CVE-2025-21751: 
Chainguard vulnerability analysis and mitigation

CVE-2025-21751 affects the Linux kernel's net/mlx5 hardware steering (HWS) component. The vulnerability was discovered in early 2025 and involves a firmware failure during matcher disconnect flow that can lead to use-after-free and eventual system crash (Kernel Commit).

The vulnerability occurs when firmware failure happens during matcher disconnect flow. The error flow of the function reconnects the matcher back and returns an error, which continues running the calling function and eventually frees the matcher that is being disconnected. This leads to a case where there is a freed matcher on the matchers list, which in turn leads to use-after-free and eventual crash. The CVSS v3.1 base score for this vulnerability is 5.5 MEDIUM (NVD).

The vulnerability can result in system crashes due to use-after-free errors.
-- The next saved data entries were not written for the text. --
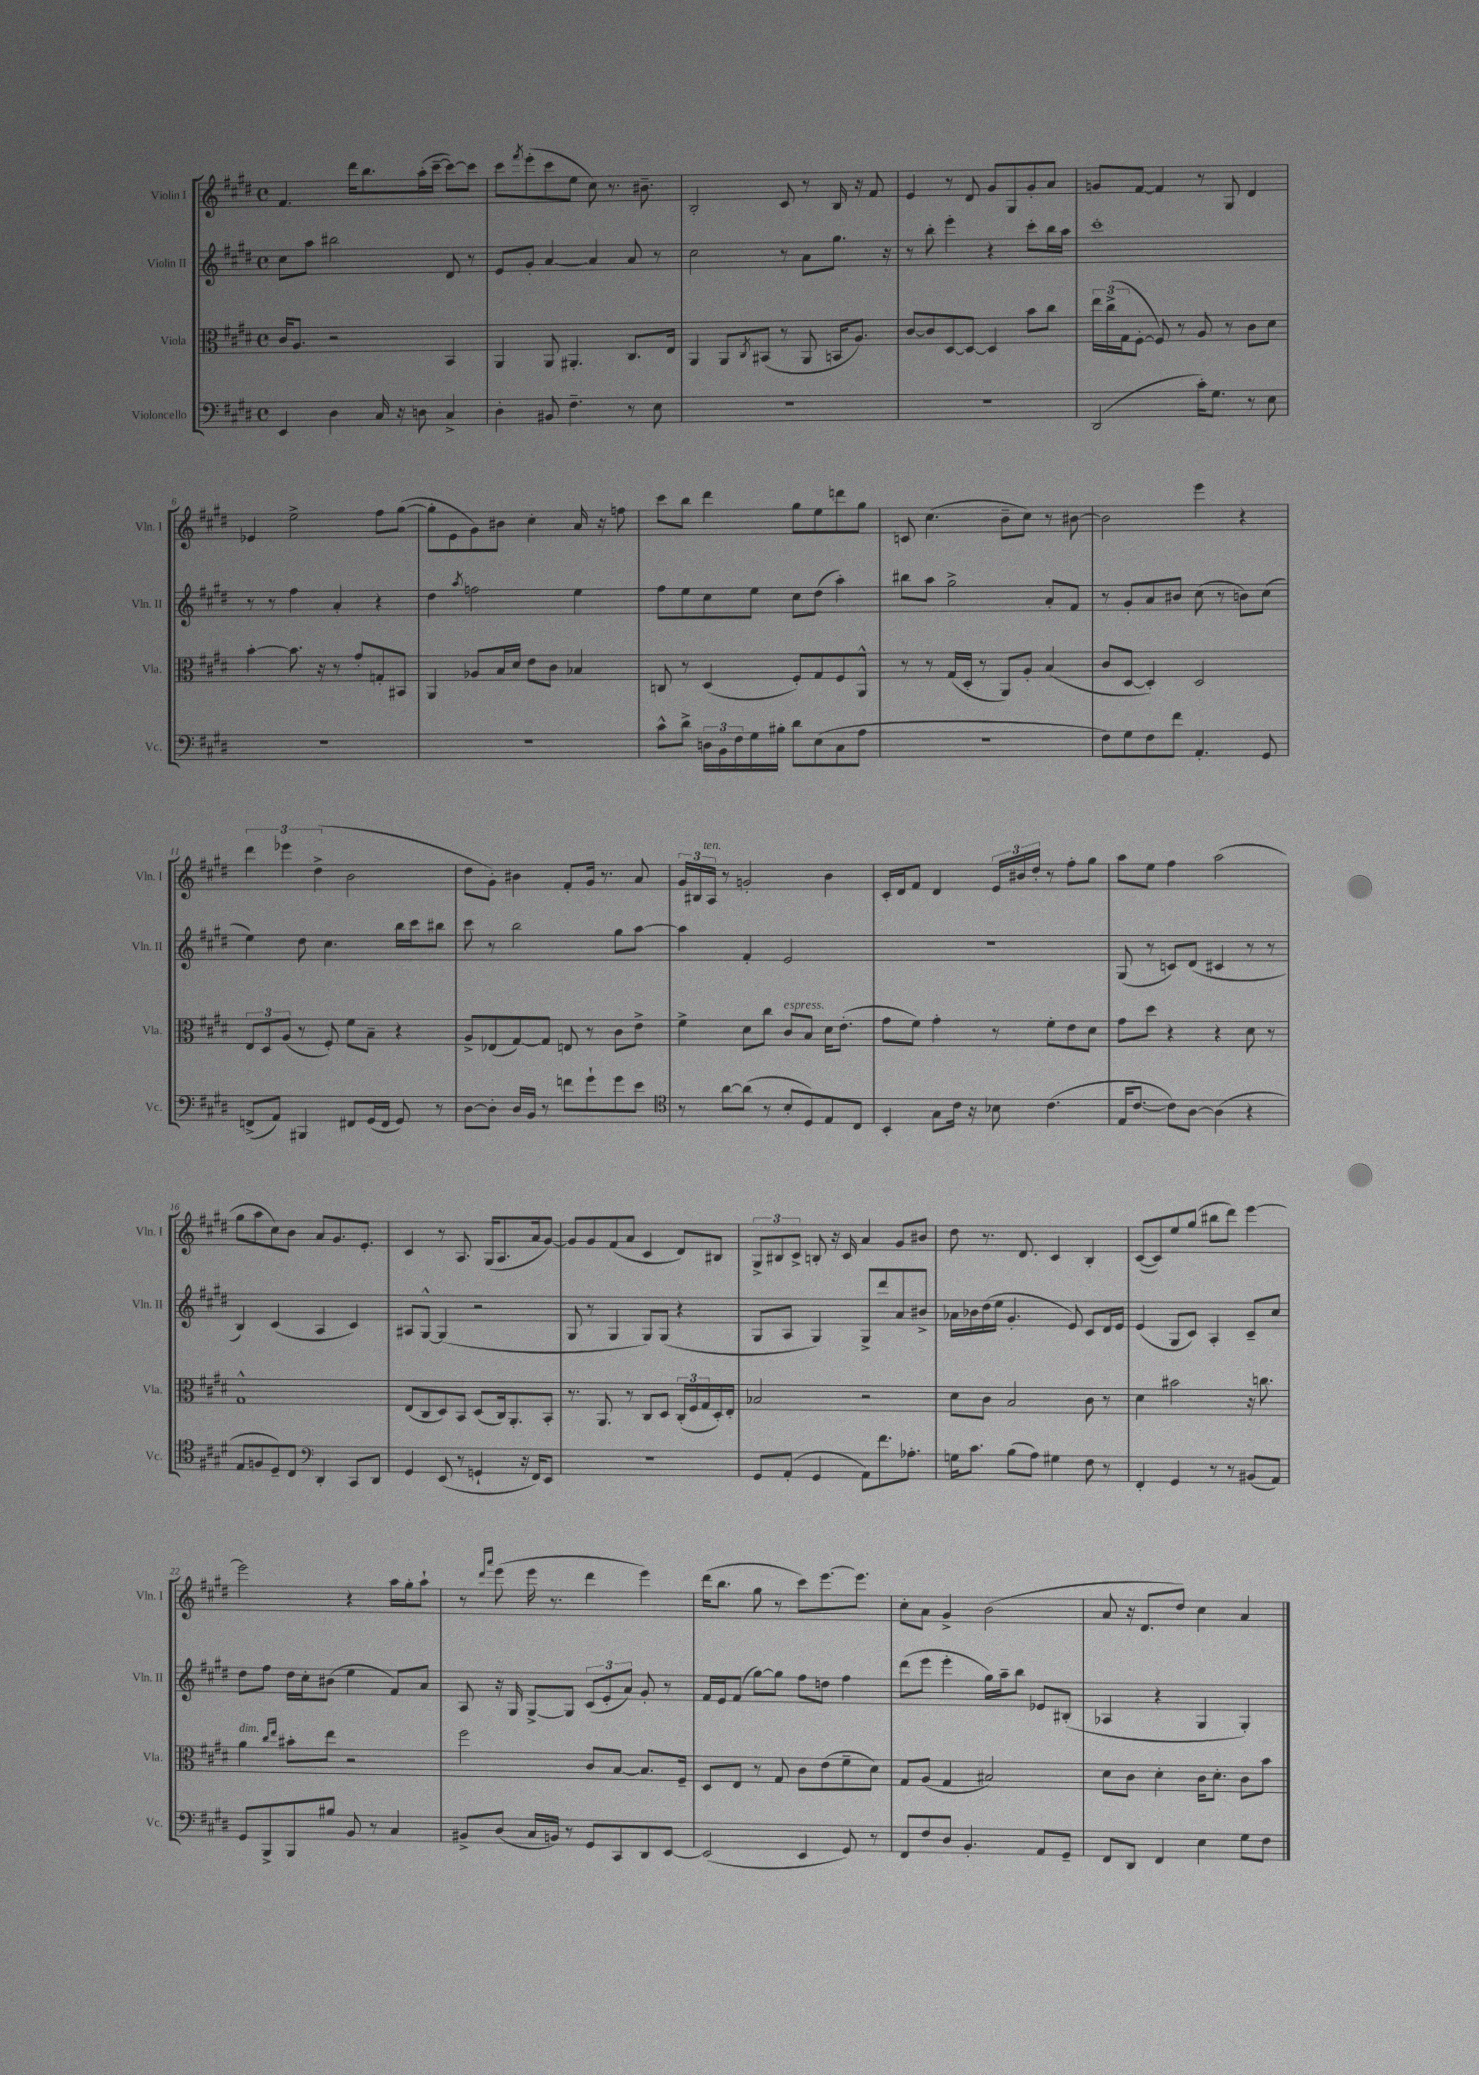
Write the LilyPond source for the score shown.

<<
\new StaffGroup <<
\new Staff = "s0" \with { instrumentName = "Violin I" shortInstrumentName = "Vln. I" } {
    \clef treble \key e \major \defaultTimeSignature \time 4/4
    fis'4. dis'''16 b''8. a''16-.( cis'''16~-- cis'''8~) cis'''8 |
    cis'''8 \acciaccatura { fis'''8 } e'''8-.( cis'''8 e''8 cis''8) r8. bis'8.-- |
    b2-. cis'8 r8 b16 r16 fis'8 |
    e'4 r8 dis'8 gis'8 gis8 gis'8-. a'8 |
    g'8 fis'8~ fis'4 r8 gis8 dis'4 |
    ees'4 e''2-> fis''8 gis''8~( |
    gis''8-. e'8 gis'8) bis'8 cis''4-. a'16 r16 f''8 |
    cis'''8 b''8 dis'''4 gis''8 e''8 d'''8 gis''8 |
    c'8 cis''4.( b'8-- cis''8) r8 bis'8~ |
    bis'2 e'''4 r4 |
    \tuplet 3/2 { dis'''4 ees'''4 dis''4->( } b'2 |
    dis''8 gis'8-.) bis'4 fis'8-. gis'16 r8. a'8 |
    \tuplet 3/2 { gis'16 bis16 a16^\markup { \italic "ten." } } r8 g'2-. b'4 |
    cis'16-. dis'16 fis'8 dis'4 \tuplet 3/2 { e'16 bis'16 dis''16-. } r8 fis''8-. gis''8 |
    a''8 e''8 fis''4 a''2( |
    gis''8 a''8 cis''8) b'8 a'8 gis'8. e'8.-. |
    cis'4 r8 a8. gis16( a8. a'16 gis'8~) |
    gis'8 gis'8 fis'8( a'8 cis'4 dis'8) bis8 |
    \tuplet 3/2 { gis8-> bis8 cis'8-> } b8-. r16 cis'16 a'4 gis'8 bis'8 |
    dis''8 r8. dis'8. cis'4 b4-. |
    cis'8~( cis'8) e''8 gis''8( bis''8 dis'''8) e'''4~ |
    e'''2 r4 a''16 gis''16-. a''8-! |
    r8 \grace { dis'''16 a'''16 } e'''8( e'''16 r8. dis'''4 e'''4) |
    dis'''16( b''8. gis''8 r8 cis'''8) e'''8.~ e'''8. |
    cis''8-. a'8 gis'4-> b'2( |
    a'8 r16 dis'8. dis''8) cis''4 a'4 \bar "|." |
}
\new Staff = "s1" \with { instrumentName = "Violin II" shortInstrumentName = "Vln. II" } {
    \clef treble \key e \major \defaultTimeSignature \time 4/4
    cis''8 a''8 bis''2 dis'8 r8 |
    e'8 gis'8-. a'4~ a'4 a'8 r8 |
    cis''2 r8 a'8 gis''8. r16 |
    r8 b''8-. e'''4-. r4 cis'''8-. b''16 a''16 |
    cis'''1-. |
    r8 r8 fis''4 a'4-. r4 |
    dis''4 \acciaccatura { a''8 } f''2 e''4 |
    fis''8 e''8 cis''8 e''8 cis''8 dis''8( a''4-.) |
    bis''8 a''8 gis''2-> a'8-. fis'8 |
    r8 gis'8-. a'8 bis'8 cis''8( r8 b'8) cis''8( |
    e''4) dis''8 cis''4. b''16 cis'''16 bis''8 |
    cis'''8 r8 b''2 gis''8 a''8~ |
    a''4 fis'4-. e'2 |
    R1 |
    gis8( r8 c'8) dis'8( cis'4 r8 r8 |
    b4) cis'4( a4 cis'4) |
    ais8 gis8~-^ gis4( r2 |
    gis8 r8 gis4 gis8) gis8( r4 |
    gis8 a8 gis4) gis8-> dis'''8 a'8 bis'8-> |
    aes'16 bes'16 dis''16( e''16 gis'4.-. e'8) cis'8 dis'16 e'16 |
    e'4( gis8 cis'8) a4-. cis'8-- cis''8 |
    dis''8 fis''8 dis''16 cis''16-. bis'8( e''4 fis'8) a'8 |
    a8 r16 gis16 gis8~-> gis8 \tuplet 3/2 { cis'8( e'8-. a'8) } gis'8-. r8 |
    fis'16 e'16 fis'8( gis''8~) gis''8 fis''8 d''8 fis''4 |
    dis'''8( e'''8 e'''4-. gis''16) a''16-- b''8 ees'8 bis8-.( |
    aes4 r4 gis4 gis4-.) \bar "|." |
}
\new Staff = "s2" \with { instrumentName = "Viola" shortInstrumentName = "Vla." } {
    \clef alto \key e \major \defaultTimeSignature \time 4/4
    cis'16 a8. r2 b,4 |
    a,4 a,8 ais,4.-. cis8. e16 |
    a,4 a,8 \acciaccatura { cis8 } bis,8( r8 a,8 b,16 a8.) |
    cis'8~ cis'8 dis8~ dis8~ dis4 b'8 cis''8 |
    \tuplet 3/2 { e''16 cis''16->( gis16 } fis8~-. fis8) r8 a8 r8 cis'8 dis'8 |
    b'4~-. b'8. r16 r8 gis'8-. g8-. bis,8 |
    a,4 aes8 b16 dis'16 e'8 cis'8 bes4 |
    c8 r8 dis4( fis8-.) gis8 fis8 a,8-^ |
    r8 r8 gis16( dis16-. r8 a,8) a8-. b4( |
    cis'8 dis8~ dis4-.) dis2 |
    \tuplet 3/2 { e8 dis8 a8( } r8 fis8-.) fis'8 b8-- r4 |
    a8-> ees8( gis8~) gis8 e8 r8 cis'8 e'8-> |
    fis'4-> dis'8 cis''8 cis'8^\markup { \italic "espress." } b8 dis'16 e'8.-.( |
    gis'8 fis'8) gis'4-. r8 fis'8-. e'8 dis'8 |
    gis'8 dis''8 r4 r4 dis'8 r8 |
    gis1-^ |
    e8( cis8 dis8) b,8 dis8( cis16) a,8.-. b,8-. |
    r8. a,8. r8 cis8 dis8 \tuplet 3/2 { cis16-.( fis16 gis16 } dis16-.) e16-. |
    bes2 r2 |
    dis'8 cis'8 b2 cis'8 r8 |
    dis'4 bis'2 r16 c''8. |
    a'4^\markup { \italic "dim." } \grace { cis''16 e''16 } bis'8-. e''8 r2 |
    fis''2 cis'8 b8~ b8. fis16-- |
    dis8 e8 r8 gis8 cis'8 e'8( fis'8-- dis'8) |
    gis8 a8( gis4 bis2) |
    dis'8 cis'8 dis'4-. cis'16 dis'8.-. cis'8 b'8 \bar "|." |
}
\new Staff = "s3" \with { instrumentName = "Violoncello" shortInstrumentName = "Vc." } {
    \clef bass \key e \major \defaultTimeSignature \time 4/4
    e,4 dis4 cis16 r16 d8 cis4-> |
    dis4-. bis,8 fis4.-- r8 e8 |
    R1 |
    R1 |
    dis,2( cis'16-.) gis8. r8 e8 |
    R1 |
    R1 |
    cis'8-^ dis'8-> \tuplet 3/2 { d16 b,16 fis16 } gis16 bis16-. dis'8 e8( cis8 a8 |
    R1 |
    fis8) gis8 fis8 fis'8 a,4.-. gis,8 |
    f,8->( a,8) bis,,4 fis,8 gis,16( fis,16 gis,8) r8 |
    dis8~ dis8-. dis16 b,16 r8 f'8 gis'8-! gis'8 e'8 |
    \clef tenor r8 a'8~ a'8( r8 b8-. dis8) e8 cis8 |
    b,4-. gis8 cis'16 r16 bes8 cis'4.( |
    e16 cis'8.~ cis'8) a8~ a4( r4 |
    e8 f8 dis8--) cis8 \clef bass dis,4-. cis,8 dis,8 |
    gis,4 e,8( r8 g,4-! r16 fis,16) e,8 |
    R1 |
    gis,8 a,8-.( gis,4 a,8) fis'8. aes8.-. |
    g16 cis'8. b8( a8) gis4 fis8 r8 |
    fis,4-. gis,4 r8 r8 bis,8( a,8) |
    gis,8 b,,8-> b,,8 bis8 b,8 r8 cis4 |
    bis,8-> dis8( cis16 b,16) r8 gis,8 cis,8 dis,8 e,8~ |
    e,2( e,4 gis,8) r8 |
    fis,8 fis8 dis8 b,4.-. a,8 gis,8-- |
    fis,8 dis,8 fis,4 e4 gis8 fis8 \bar "|." |
}
>>
>>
Additionally, it may lead to bad steering state (e.g., wrong connection between matchers) and resource leakage during resource destruction (Kernel Commit).

The issue has been fixed by modifying the error handling flow to not attempt reconnecting the matcher back when firmware commands fail during disconnect. Instead, the system now returns an error immediately. The fix is included in the kernel patch that modifies the matcher disconnect behavior (Kernel Commit).